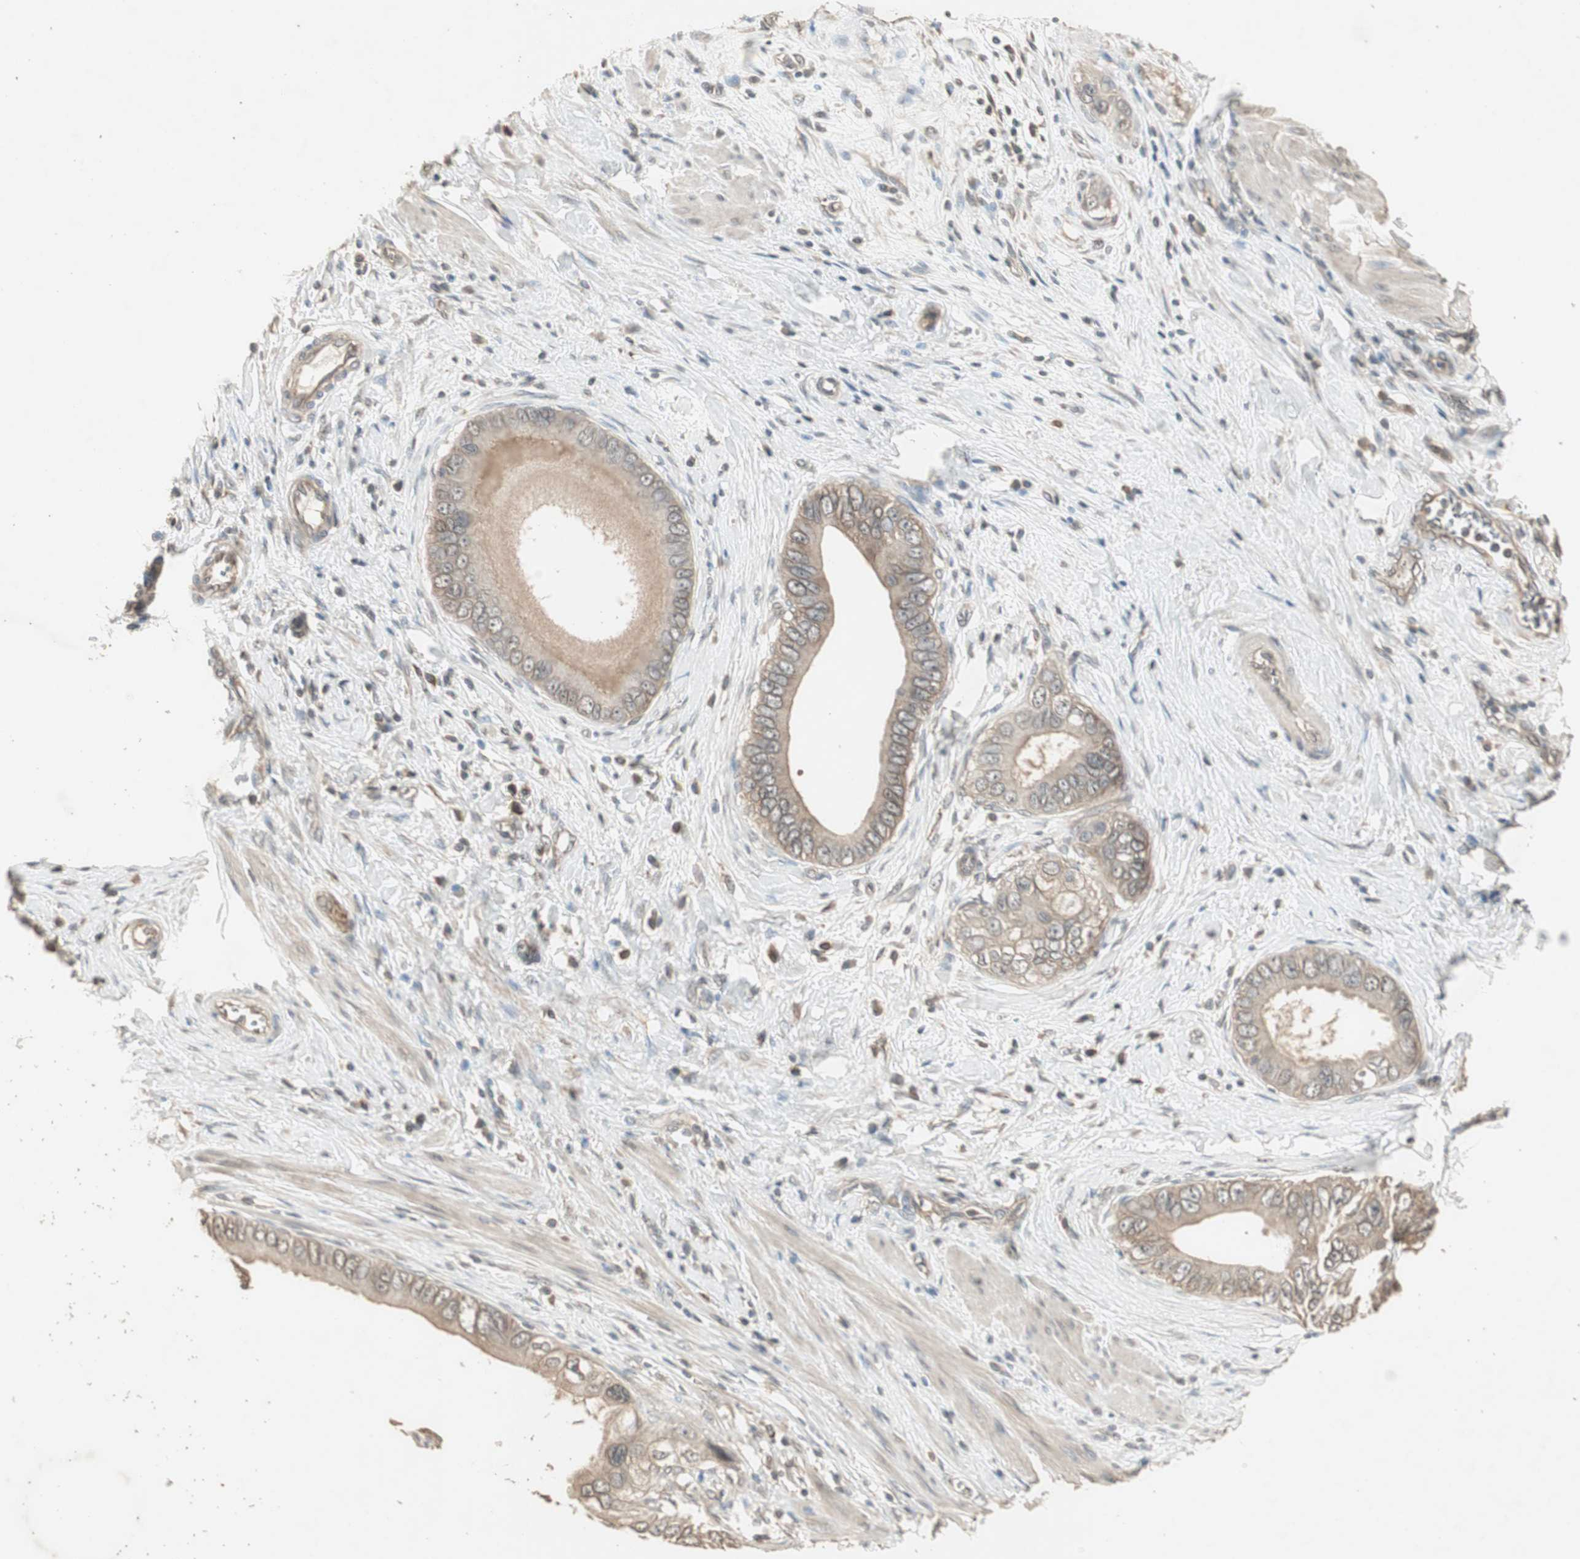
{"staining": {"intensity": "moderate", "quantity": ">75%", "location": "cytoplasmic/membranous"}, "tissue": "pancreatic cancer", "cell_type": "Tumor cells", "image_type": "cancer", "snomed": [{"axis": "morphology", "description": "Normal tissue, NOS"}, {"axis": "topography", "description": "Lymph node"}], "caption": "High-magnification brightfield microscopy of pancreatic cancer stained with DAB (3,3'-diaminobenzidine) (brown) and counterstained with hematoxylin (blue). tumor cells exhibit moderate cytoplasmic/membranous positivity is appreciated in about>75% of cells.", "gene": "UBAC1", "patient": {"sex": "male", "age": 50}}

--

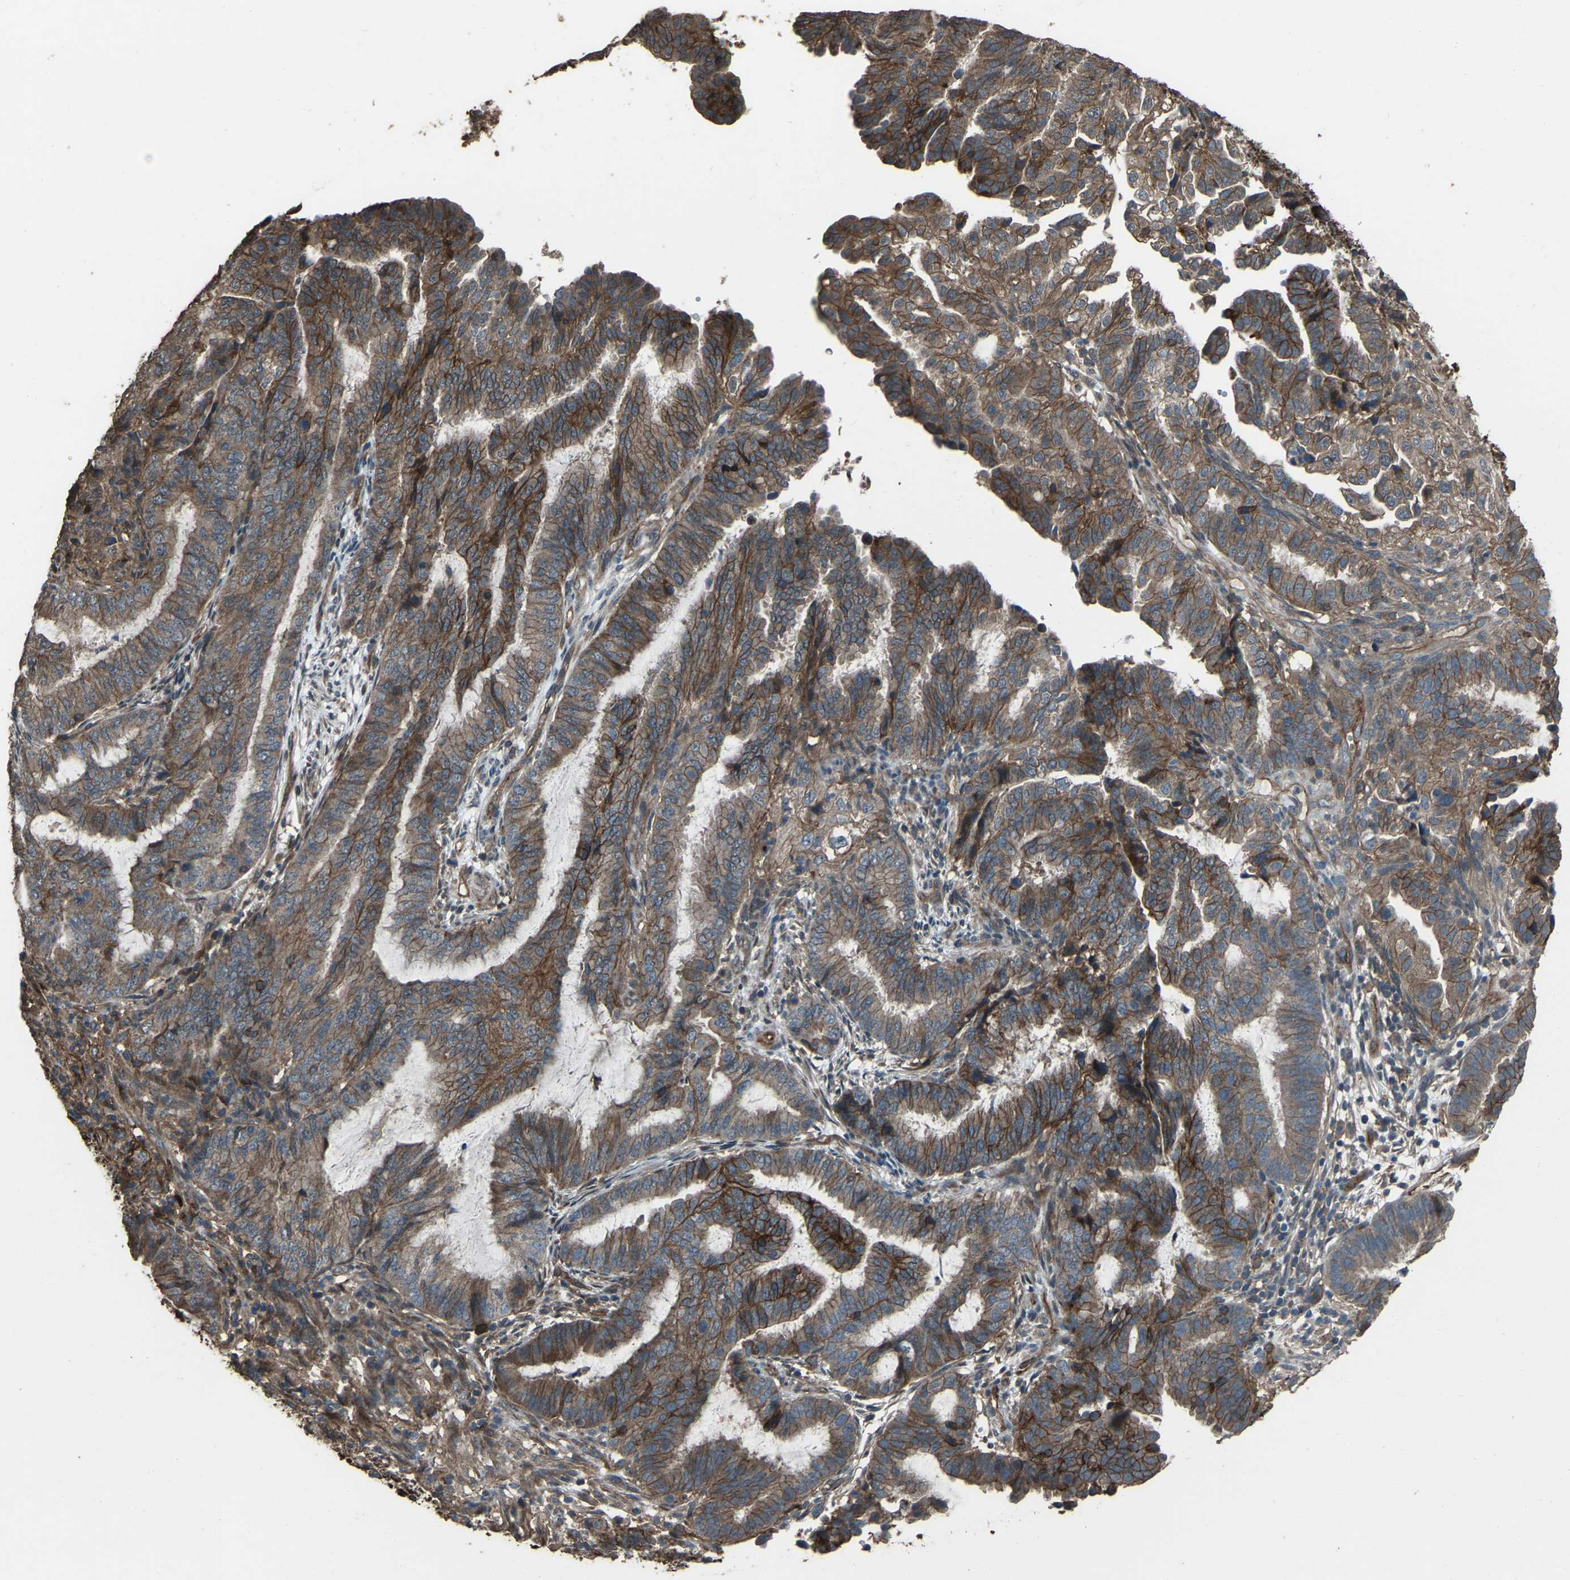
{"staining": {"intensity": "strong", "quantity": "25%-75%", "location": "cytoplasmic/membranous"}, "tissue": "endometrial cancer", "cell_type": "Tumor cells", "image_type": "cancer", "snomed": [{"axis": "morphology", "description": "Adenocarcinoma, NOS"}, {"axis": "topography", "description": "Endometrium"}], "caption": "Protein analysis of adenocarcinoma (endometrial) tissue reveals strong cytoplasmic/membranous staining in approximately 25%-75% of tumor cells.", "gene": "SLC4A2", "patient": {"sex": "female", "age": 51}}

---

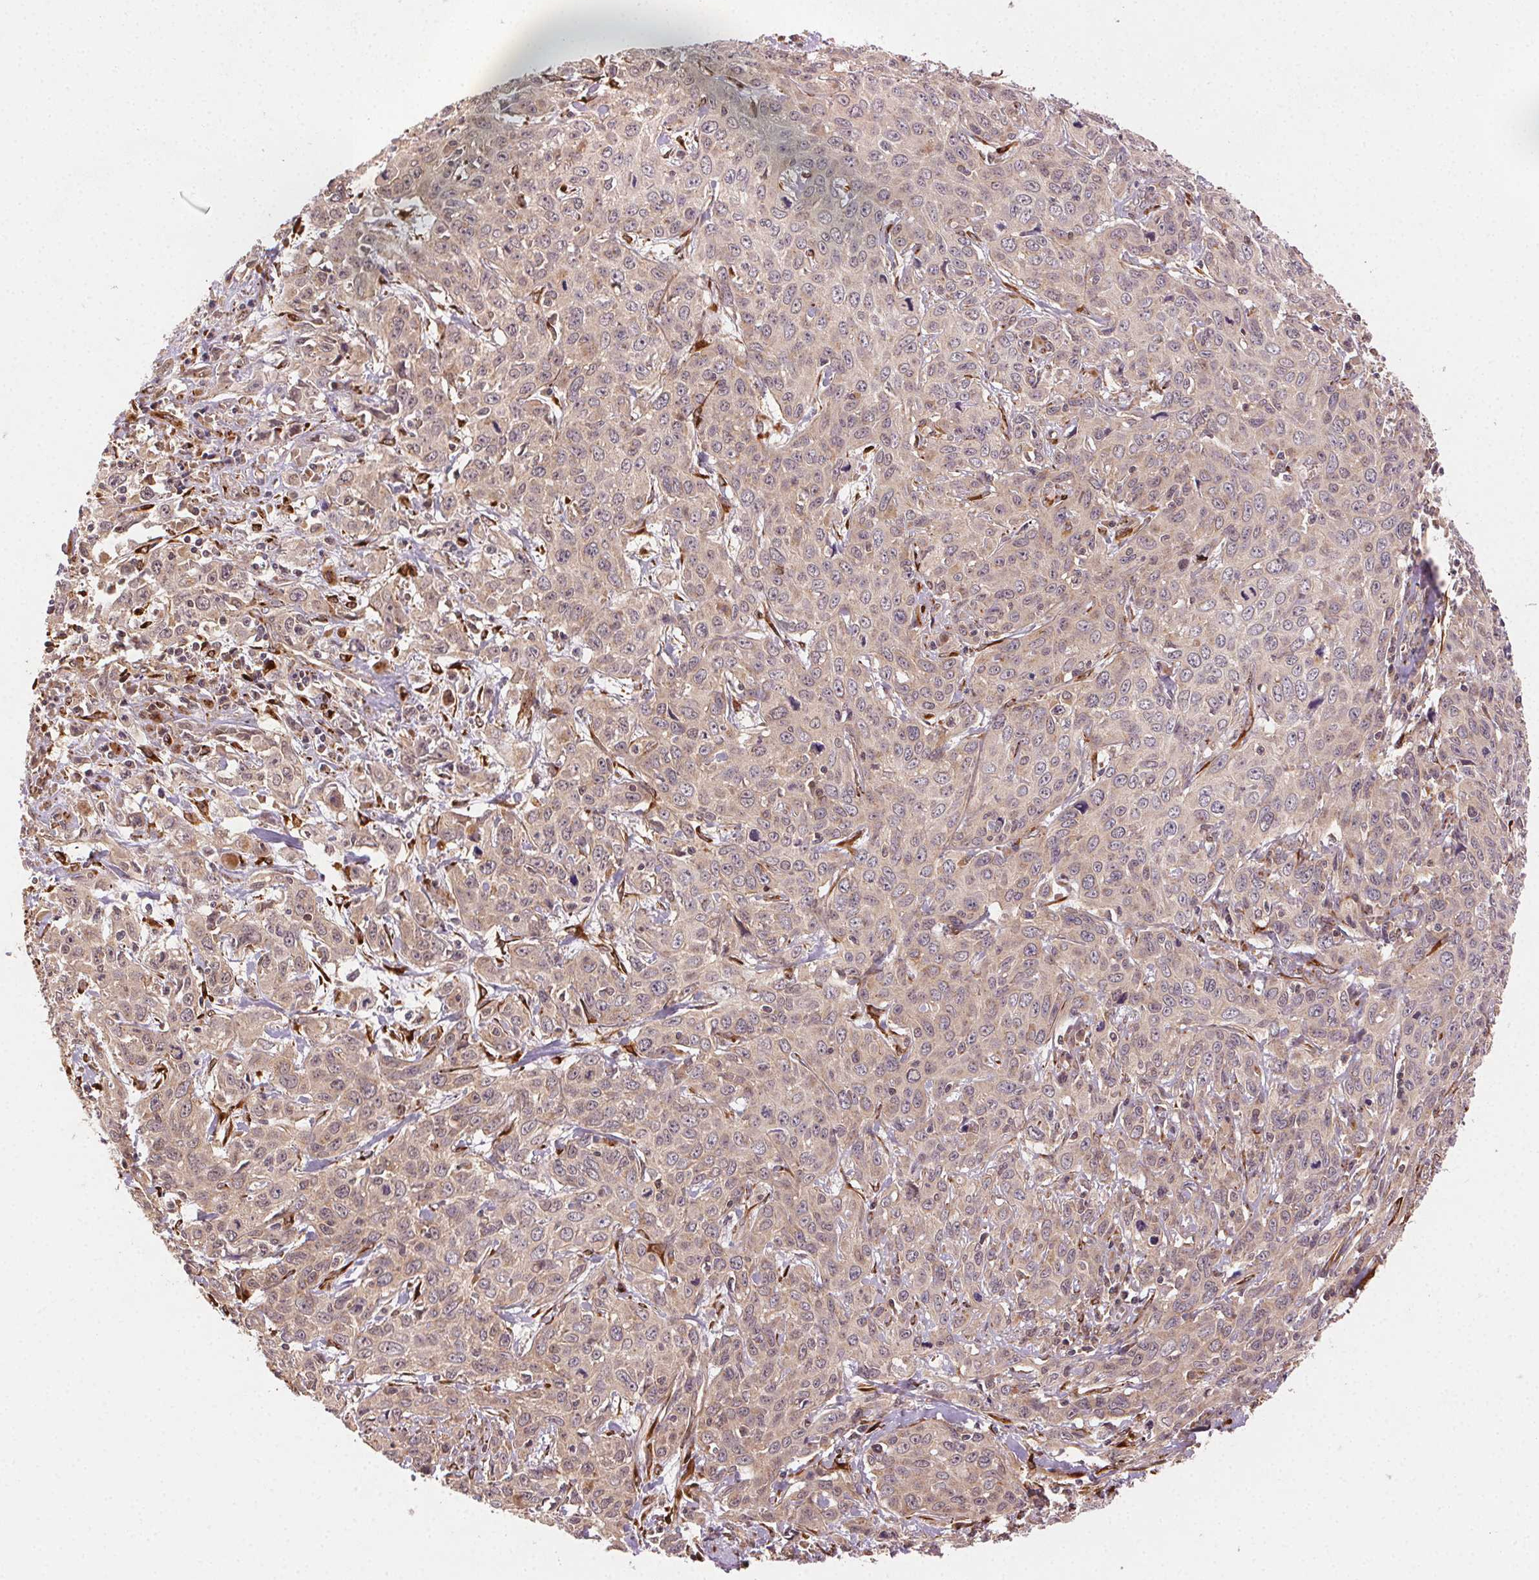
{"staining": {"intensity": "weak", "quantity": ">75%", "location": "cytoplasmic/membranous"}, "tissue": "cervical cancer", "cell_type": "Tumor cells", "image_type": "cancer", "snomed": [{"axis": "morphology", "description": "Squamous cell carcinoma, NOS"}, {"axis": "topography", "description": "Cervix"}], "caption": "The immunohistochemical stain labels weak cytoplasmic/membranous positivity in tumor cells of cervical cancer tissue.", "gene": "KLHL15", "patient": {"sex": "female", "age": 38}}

Work instruction: Scan the material above for lines that contain the string "female", and copy each such line.

Task response:
{"staining": {"intensity": "strong", "quantity": "25%-75%", "location": "cytoplasmic/membranous"}, "tissue": "endometrial cancer", "cell_type": "Tumor cells", "image_type": "cancer", "snomed": [{"axis": "morphology", "description": "Adenocarcinoma, NOS"}, {"axis": "topography", "description": "Endometrium"}], "caption": "Protein analysis of adenocarcinoma (endometrial) tissue reveals strong cytoplasmic/membranous staining in approximately 25%-75% of tumor cells.", "gene": "SLC4A2", "patient": {"sex": "female", "age": 51}}
{"staining": {"intensity": "weak", "quantity": ">75%", "location": "cytoplasmic/membranous"}, "tissue": "cervical cancer", "cell_type": "Tumor cells", "image_type": "cancer", "snomed": [{"axis": "morphology", "description": "Squamous cell carcinoma, NOS"}, {"axis": "topography", "description": "Cervix"}], "caption": "The immunohistochemical stain labels weak cytoplasmic/membranous positivity in tumor cells of cervical cancer tissue.", "gene": "KLHL15", "patient": {"sex": "female", "age": 38}}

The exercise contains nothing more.